Dataset entries:
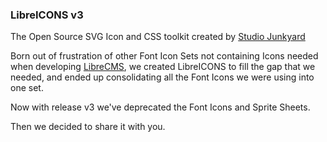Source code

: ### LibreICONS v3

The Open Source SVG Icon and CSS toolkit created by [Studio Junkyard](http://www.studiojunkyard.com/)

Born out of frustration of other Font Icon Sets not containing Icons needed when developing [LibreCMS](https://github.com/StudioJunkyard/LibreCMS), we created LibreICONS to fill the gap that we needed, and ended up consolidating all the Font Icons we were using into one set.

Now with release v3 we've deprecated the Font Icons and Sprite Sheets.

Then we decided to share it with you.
* * *
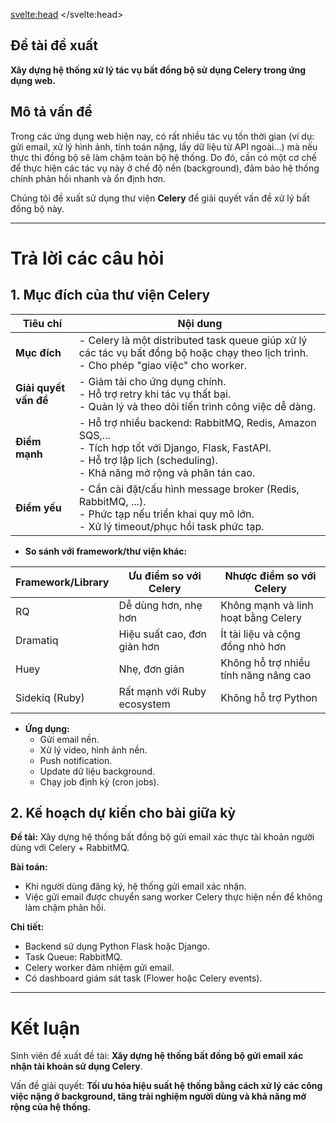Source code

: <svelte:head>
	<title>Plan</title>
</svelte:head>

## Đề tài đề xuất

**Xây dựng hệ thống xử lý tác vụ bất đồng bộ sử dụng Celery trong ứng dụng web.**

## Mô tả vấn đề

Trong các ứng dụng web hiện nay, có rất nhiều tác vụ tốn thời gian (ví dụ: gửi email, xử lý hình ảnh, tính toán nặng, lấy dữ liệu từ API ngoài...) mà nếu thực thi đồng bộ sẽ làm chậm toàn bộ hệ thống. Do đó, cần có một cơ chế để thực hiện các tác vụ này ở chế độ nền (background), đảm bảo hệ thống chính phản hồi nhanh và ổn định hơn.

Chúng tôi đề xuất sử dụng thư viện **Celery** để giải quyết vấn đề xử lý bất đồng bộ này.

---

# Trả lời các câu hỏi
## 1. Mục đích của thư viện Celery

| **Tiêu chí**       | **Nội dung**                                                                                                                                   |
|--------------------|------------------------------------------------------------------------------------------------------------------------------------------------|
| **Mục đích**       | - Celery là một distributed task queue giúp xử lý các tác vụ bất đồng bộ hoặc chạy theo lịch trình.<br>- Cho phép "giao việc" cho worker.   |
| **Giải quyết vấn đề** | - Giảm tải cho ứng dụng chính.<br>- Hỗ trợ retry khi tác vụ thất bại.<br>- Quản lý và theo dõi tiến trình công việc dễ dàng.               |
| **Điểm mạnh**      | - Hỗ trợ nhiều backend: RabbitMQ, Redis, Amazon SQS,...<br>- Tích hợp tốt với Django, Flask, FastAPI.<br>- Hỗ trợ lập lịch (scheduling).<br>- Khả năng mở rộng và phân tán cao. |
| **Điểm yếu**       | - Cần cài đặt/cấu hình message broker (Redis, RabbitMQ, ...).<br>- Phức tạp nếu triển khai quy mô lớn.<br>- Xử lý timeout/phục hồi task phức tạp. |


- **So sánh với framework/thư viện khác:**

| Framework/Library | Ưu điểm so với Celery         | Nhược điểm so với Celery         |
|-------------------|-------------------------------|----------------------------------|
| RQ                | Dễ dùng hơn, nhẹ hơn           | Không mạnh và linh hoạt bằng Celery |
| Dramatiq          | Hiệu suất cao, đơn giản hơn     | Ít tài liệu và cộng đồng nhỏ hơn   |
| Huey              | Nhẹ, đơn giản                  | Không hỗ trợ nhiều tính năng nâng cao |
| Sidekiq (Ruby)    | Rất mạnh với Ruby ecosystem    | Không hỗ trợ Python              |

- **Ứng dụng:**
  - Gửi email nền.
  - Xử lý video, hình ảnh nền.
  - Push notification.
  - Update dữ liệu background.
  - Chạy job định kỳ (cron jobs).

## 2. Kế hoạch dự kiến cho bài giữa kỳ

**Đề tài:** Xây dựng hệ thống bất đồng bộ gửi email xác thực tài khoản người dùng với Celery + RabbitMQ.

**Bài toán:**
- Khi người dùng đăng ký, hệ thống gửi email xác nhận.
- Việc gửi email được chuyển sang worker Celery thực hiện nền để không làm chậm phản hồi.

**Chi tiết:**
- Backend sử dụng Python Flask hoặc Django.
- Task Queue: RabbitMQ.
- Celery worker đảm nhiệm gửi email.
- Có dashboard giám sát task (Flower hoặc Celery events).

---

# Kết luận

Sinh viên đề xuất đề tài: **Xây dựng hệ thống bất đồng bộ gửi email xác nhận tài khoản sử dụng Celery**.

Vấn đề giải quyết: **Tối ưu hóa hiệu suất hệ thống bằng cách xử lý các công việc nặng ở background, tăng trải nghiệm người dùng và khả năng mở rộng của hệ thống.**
* * *
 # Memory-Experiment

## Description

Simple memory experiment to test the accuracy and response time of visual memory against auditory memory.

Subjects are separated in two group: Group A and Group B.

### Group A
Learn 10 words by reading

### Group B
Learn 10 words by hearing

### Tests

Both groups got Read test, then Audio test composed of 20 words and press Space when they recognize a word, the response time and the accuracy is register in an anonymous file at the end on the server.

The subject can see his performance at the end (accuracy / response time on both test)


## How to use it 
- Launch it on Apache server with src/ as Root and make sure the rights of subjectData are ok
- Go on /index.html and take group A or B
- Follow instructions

Your task
Each line that holds the word "worker" should be extracted from the records.

Answer to this exercise
| **Mục đích**       | - Celery là một distributed task queue giúp xử lý các tác vụ bất đồng bộ hoặc chạy theo lịch trình.<br>- Cho phép "giao việc" cho worker.   |
- Việc gửi email được chuyển sang worker Celery thực hiện nền để không làm chậm phản hồi.
- Celery worker đảm nhiệm gửi email.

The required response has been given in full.